#### [Given text]
§

In 1994, Bender assisted high school journalism teachers in proposing the Student Freedom of Expression bill that was introduced in the Nebraska Legislature. He helped draft the bill, solicited support from other organizations and testified in support of the bill at a hearing before the Education Committee. 

The bill was not passed out of the committee and has been introduced numerous times since then. Still has not passed. A similar measure was reintroduced in the 1995 session of the Legislature. Bender organized the presentation of testimony on behalf of the bill at a hearing before the Judiciary Committee.

He also received phone calls from journalists and citizens around Nebraska who have questions about the state’s public meetings and public records laws or about media law issues in general.

Bender has served on several committees at the University. He served on the Search Committee for Journalism Dean and Faculty, Academic Planning Committee, Academic Rights and Responsibilities Committee, Faculty/Academic Senate, Academic Freedom Coalition of Nebraska, University Curriculum Committee, Student Publications Board, University Convocations Committee and was the CoJMC representative for the University Marshals Corps.

In the last three decades that Bender has been a member of the CoJMC family, the journalism industry has changed greatly. He has seen the way that news has switched from a physical paper with ink that landed on your doorstep every morning to fully online and social media platforms.

“The thing that bothers me is what is out there on the web, it is kind of mixed with all of this junk, and it’s easy to ignore it and overlook it, whereas something that lands on your doorstep in the morning in a physical form and you pick up and you hold,” Bender said. 

“It’s a lot harder to ignore that and I think we’re already at a point where people are lacking the information they need to make good decisions about how we should be governing, and that’s the central premise of a democracy – the people are well enough informed to make decisions for self-government. If they don’t have the information, then this is all going to collapse. We are not going to be a democracy; we are not going to have freedom.”

Bender has seen several newspapers consolidate and switch to a smaller staff or even go out of business, however, he has also seen the industry grow and develop into several different avenues and opportunities. 

“When you think about law, or you think about medicine, you don’t go to doctors who do everything or surgeons, you have specialties,” Bender said. “It’s because they’re specialized and that’s why you go to them. If you think about journalism as a career, you really need to have some sense that ‘OK maybe your first job you can do a little bit of this and a little bit of that, but as you grow in your professions and your business, you grow and specialize.”

The whole journalism industry is flattening out. There are fewer people working at news organizations and they are having to do more and more different things. A lot of news organizations have abandoned copy editors and a copy desk, and it shows. That diminishes the credibility of what you put out, Bender said.

§

#### [Required work]
- 1) List the groups the article about Bender says he served on at the University, leaving out the one for which he was the CoJMC representative.
- 2) Decide whether each statement agrees with the article about Bender, giving yes or no and quoting the words of the article that decide it: (a) The testimony Bender organized for the 1995 measure was presented before the Education Committee. (b) Bender has been a member of the CoJMC family for the last three decades. (c) The article states that a lot of news organizations have abandoned copy editors and a copy desk.
- 3) Return the part of the article about Bender from "The bill was" to "the Judiciary Committee.", copied word for word.

§

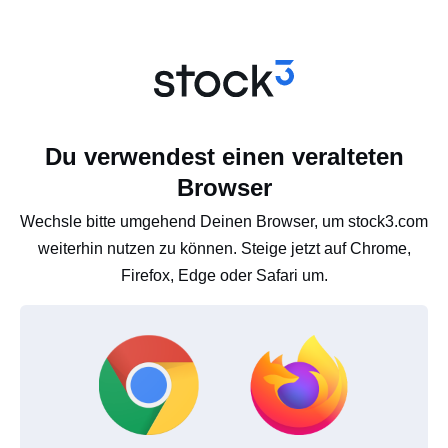
Du verwendest einen veralteten
Browser
Wechsle bitte umgehend Deinen Browser, um stock3.com
weiterhin nutzen zu können. Steige jetzt auf Chrome,
Firefox, Edge oder Safari um.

§

#### [Written responses]
- 1)
Search Committee for Journalism Dean and Faculty
Academic Planning Committee
Academic Rights and Responsibilities Committee
Faculty/Academic Senate
Academic Freedom Coalition of Nebraska
University Curriculum Committee
Student Publications Board
University Convocations Committee

- 2)
(a) No. "Bender organized the presentation of testimony on behalf of the bill at a hearing before the Judiciary Committee."
(b) Yes. "In the last three decades that Bender has been a member of the CoJMC family"
(c) Yes. "A lot of news organizations have abandoned copy editors and a copy desk, and it shows."

- 3)
The bill was not passed out of the committee and has been introduced numerous times since then. Still has not passed. A similar measure was reintroduced in the 1995 session of the Legislature. Bender organized the presentation of testimony on behalf of the bill at a hearing before the Judiciary Committee.